→ WORK INSTRUCTION:
An exact transcription of each entry below is required, without any pictures.

[Stored items from a collection]
┌──
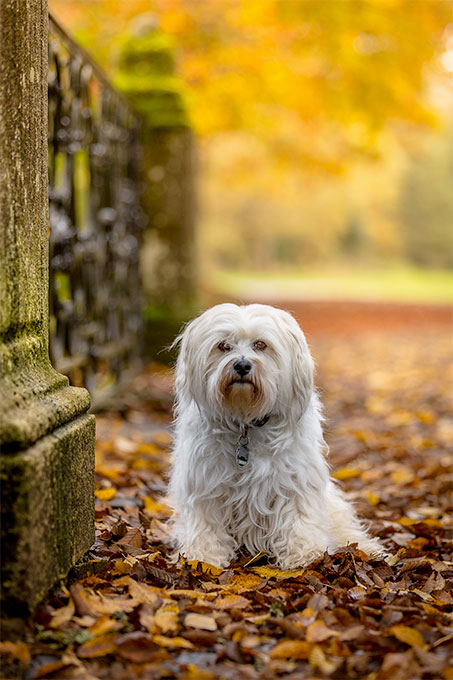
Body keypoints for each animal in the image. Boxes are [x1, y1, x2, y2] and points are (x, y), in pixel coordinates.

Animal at [168, 304, 380, 568]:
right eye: (223, 346)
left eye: (260, 345)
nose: (242, 366)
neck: (246, 423)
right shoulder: (205, 483)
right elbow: (206, 522)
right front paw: (204, 556)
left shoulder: (294, 481)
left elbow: (298, 518)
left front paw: (305, 555)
└──
→ SOLUTION BELOW:
Body keypoints for each animal in the image. Boxes are [x1, y1, x2, y2] and points are (x, y), in pixel coordinates.

Animal at [168, 304, 380, 568]:
right eye: (223, 346)
left eye: (260, 345)
nose: (242, 366)
neck: (246, 423)
right shoulder: (205, 483)
right elbow: (206, 522)
right front paw: (204, 556)
left shoulder: (294, 481)
left elbow: (298, 518)
left front paw: (305, 555)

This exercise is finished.